BachiLi / redner

Differentiable rendering without approximation.
https://people.csail.mit.edu/tzumao/diffrt/
MIT License
1.39k stars 139 forks source link

Procedural geometry #123

Open nkyriazis opened 4 years ago

nkyriazis commented 4 years ago

Similarly to #118 , and perhaps more easily accommodated, it would be nice if the geometry could be sampled procedurally, instead of having to be instantiated in a triangular mesh. Consider the example of trying to redner (yes, it's a verb now :smile:) a perfect sphere.

BachiLi commented 4 years ago

I agree this would be very useful but this would be a research project by itself. This is something I've been thinking for a while. Will keep you posted if I or other people have made progress on this.

nkyriazis commented 4 years ago

:open_mouth: Wow, I didn't know. Any comment on why this is so challenging?
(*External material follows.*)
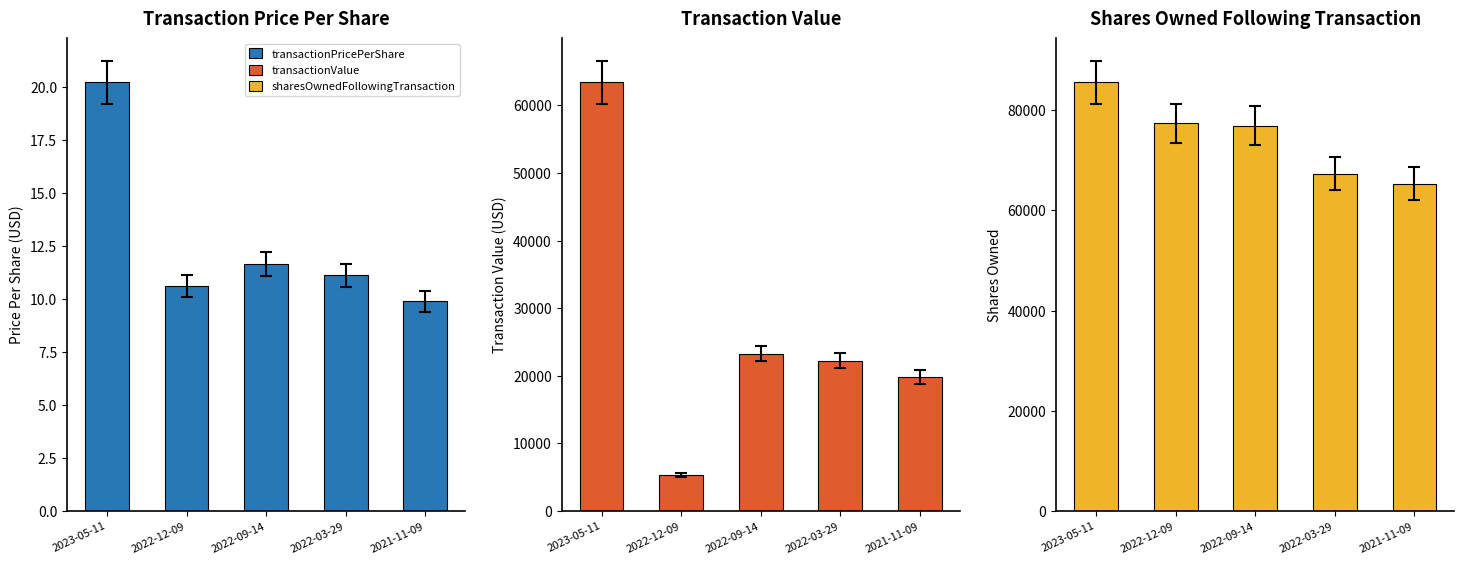

At 2023-05-11, list the series in order from largest to smallest.

sharesOwnedFollowingTransaction, transactionValue, transactionPricePerShare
My line of thought was similar to #118. At some point, rays are queried for intersection with geometry. Optix does allow for procedural geometry, but, understandably, this flexibility is not that easy or straightforward to expose to the user. However, in the presence of procedural geometry, the intersection result can be the combination of two procedures: 1) Optix/Embree, 2) Custom query of geometry provider. Each ray should get the minimum distance intersection of the 2 results. Am I even half-right there? :stuck_out_tongue:

BachiLi commented 4 years ago

That's only part of the problem. The remaining questions are: 1) extracting boundary/edges for derivative sampling 2) differentiating the intersection code 3) differentiability if we allow recursive geometry construction (fractals are not differentiable by default) 4) Interface with PyTorch/TensorFlow

nkyriazis commented 4 years ago

Thanks for the insights!

My understanding is that the main issue is differentiability in and beyond boundaries. What if the user were to supply the geometry as a signed distance function of the boundary? It might not be a panacea but it might be a good supplement.